Askic V on 20 Feb 2023
Hi @Paul, this is a great explanation. I'm not into signal processing and all I know about Fourier transformation I learned at university and in various web pages on the Internet, where I found conflicting information (or at least my understanding is not sufficient).
I also have a few questions and hope this is the right place to ask. I know the following:
• There are continuous F. transform and Fourier series.
• F. transform of a continuous periodic signal in time domain (CTFT) is actually a discrete set of values in frequency domain i.e. Fourier transform of periodic signal is actually a Fourier series. So for periodic signal, only Fourier series coefficients are calculated since its frequency domain is discrete.
• F. transform of continous, time limited signal in time domain is unlimited continous signal in frequency domain i.e. there exist Fourier transformation in form of integral by definition
• If signal is discrete in time domain, then discrete F. transform (DFT) is defined and its representation in frequency domain is periodic signal.
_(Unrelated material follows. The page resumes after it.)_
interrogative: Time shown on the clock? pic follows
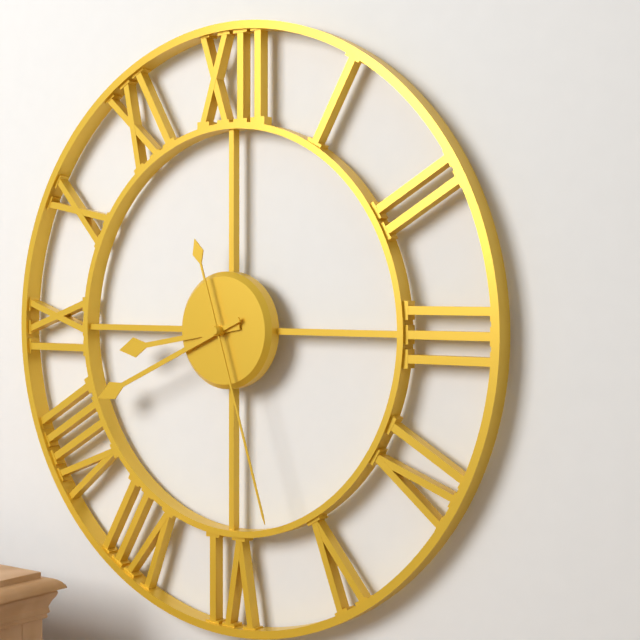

Calculating DFT by definition is slow and inefficient, so fast Fourier transformation algorithm is invented (FFT), but it is only a faster way of calculations which yields to the same result as DFT
• When dealing with real world signals in computer, only discrete time values (samples) of the signal is available and stored in memory (because of limited precision), so only DFT (FFT) can be applied.
So my question is the following:
How to do a proper scaling of amplitude in the frequency domain? If one-sided representation is used (only positive frequencies), values should be the same as amplitudes of sin and cos signal components in the time domain. If double-sided representation s used, these amplitudes are 1/2 of originals, because negative frequencies appear.
In your answer you calculated symbolically continuous FT and inspect the freqency content so you can determine the sample freqency that satisfy Nyquist condition. The amplitude was 1. But then amplitude spectrum of the DFT had two samples of amplitudes 16 and 8.xx.
When i used the code example from the documentation:
Z = fft(z,L);% calculate FFT
% compute two-sided amplitzde spectrum
A2 = abs(Z/L);
% we just want to show one-sided spectrum
A1 = A2(1:L/2+1);
A1(2:end-1) = 2*A1(2:end-1);
I got peak at 0.35, which is probably not correct.
I hope you understand my confusion and'll be able to clarify this.
Thank you very much.
Paul on 21 Feb 2023
The code in your answer has L as the length of the DFT after zero-padding. However, on the doc page for fft all of the examples have L as the length of the signal, i.e., not including any zero padding.